Knowing at least that colors and whites must go separately, he sorted the clothes into piles and decided to begin with the whites. In went the slightly dingy load while the hopeful husband added soap and waited nearby. When the buzzer rang, he jumped to his feet expecting to pull out gleaming white clothes. What to his wondering eyes did appear, but a washer full of pink. Pink, the color of panic. Nothing was the same as it had gone in.
With his bride due home soon, he frantically searched the load to find an offending single red sock. Casting it aside, he loaded the machine with bleach and ran the whites through once more. Bing – cycle over, no change. Pink panic.
A key at the door
A smiling bride
A kiss before the confession
Disappointment, accusation, regret
“My favorite shirt!” she exclaimed as she held up a blushing blouse. “Ruined!”
“I’m sorry, I’m so sorry,” pled the husband. “I’ll buy you another. What else can I do, my darling?”
“I will tell you what you can do,” she fumed. “You can promise you will never, ever, ever do the laundry again!”
“I swear it, my love,” promised the young man on bended knee. “I will never touch dirty clothes for as long as you’ll have me.”
One score and two years later, the older husband is still bound by his oath and forbidden to use the washing machine with the following exception: his rag towels.
With a family so large, the machine seems to run day and night, but can he help? Not besides folding.
I ask you the following, was the young naïve husband really so foolish decades ago, or did he craft a cunning plan sure to guarantee a life of marital slackness? Could you place that much credit for forethought on the brash youth who couldn’t keep his pie-hole closed? Would the wife’s version tell a different tale?

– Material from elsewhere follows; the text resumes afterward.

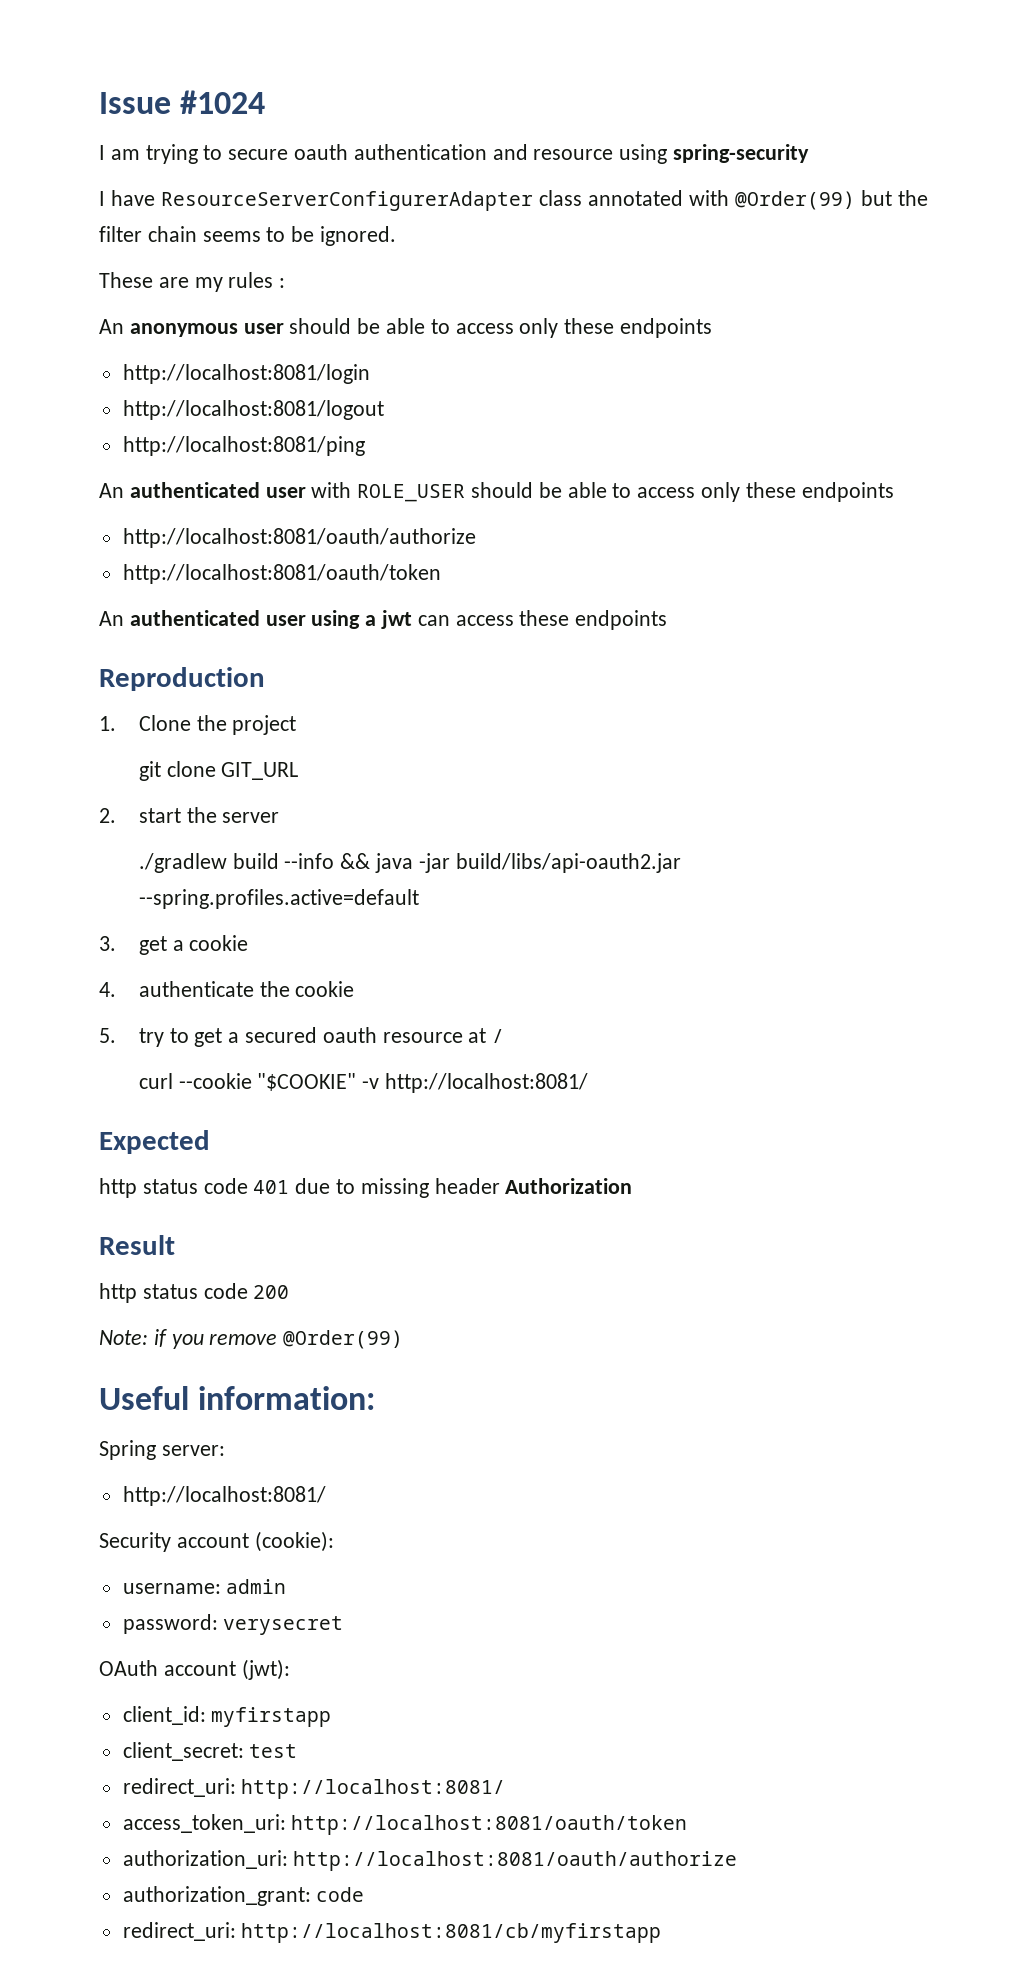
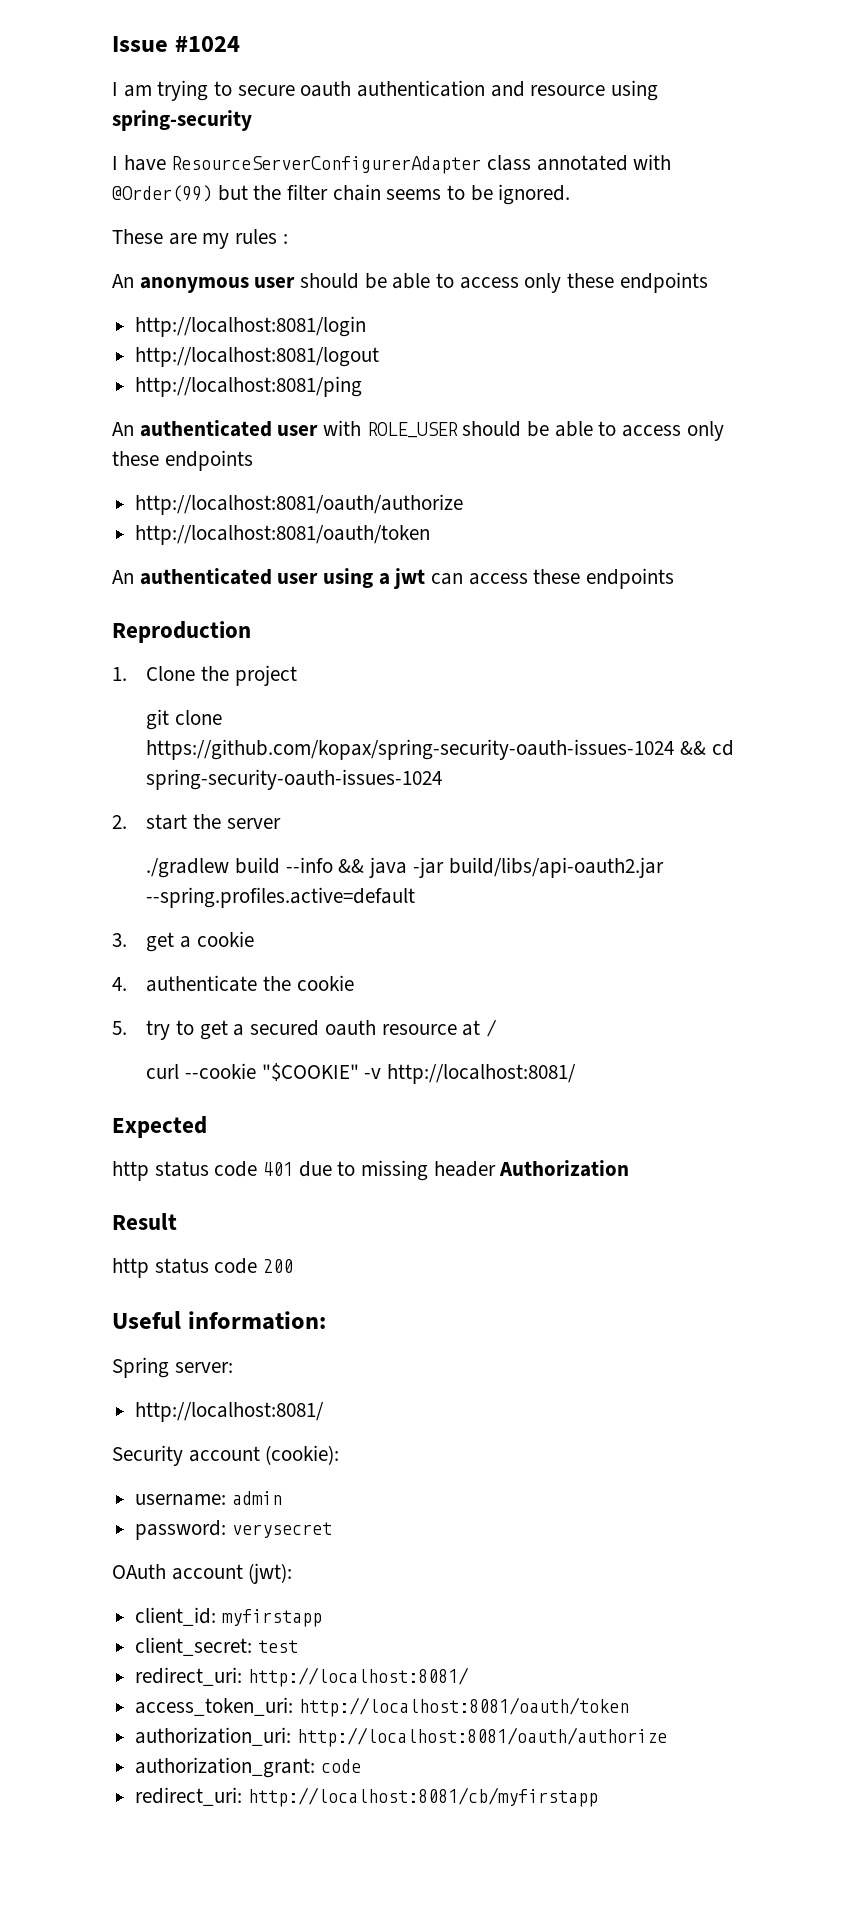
[221,762,299,780] GIT_URL -> [146,739,734,760] [146,769,443,790] https://github.com/kopax/spring-security-oauth-issues-1024 && cd spring-security-oauth-issues-1024
[99,1329,404,1349] // Note: if you remove @Order(99) -> (294, 1266) none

This young wife was wise to such a ploy and smiled sweetly, gave her husband a kiss before saying, “Don’t worry, my sweet husband, we will work on this until you get it right” She followed the same tactic for many household chores, until upon retirement the now wiser husband built himself a workshop and disappeared for hours each day.
That’s funny. I guess a potter has to examine the clay to decide whether the clay can actually be molded into something useful. My young wife gave up on this lumpy mess.
i think my husband actually tried that. Twenty-one years later, he is still doing laundry 😉 B Blessed!
Haha. I still claim ignorance and incompetence.
Mark, this is funny. After 42 1/2 years with the same woman I have yet to try to wash a load, and she has not yet even suggested I should learn to. I must be beyond help!!! Lol. Great post. Thanks:-)
She had big dreams that I could be something, but honey were dashed early.
She just played it. Lol
Hahahahaha. I think the young man was crafty and very smart. Hmmmmmm…
🙂
An IQ test wouldn’t bear that out, but everyone stumbles into some luck at times.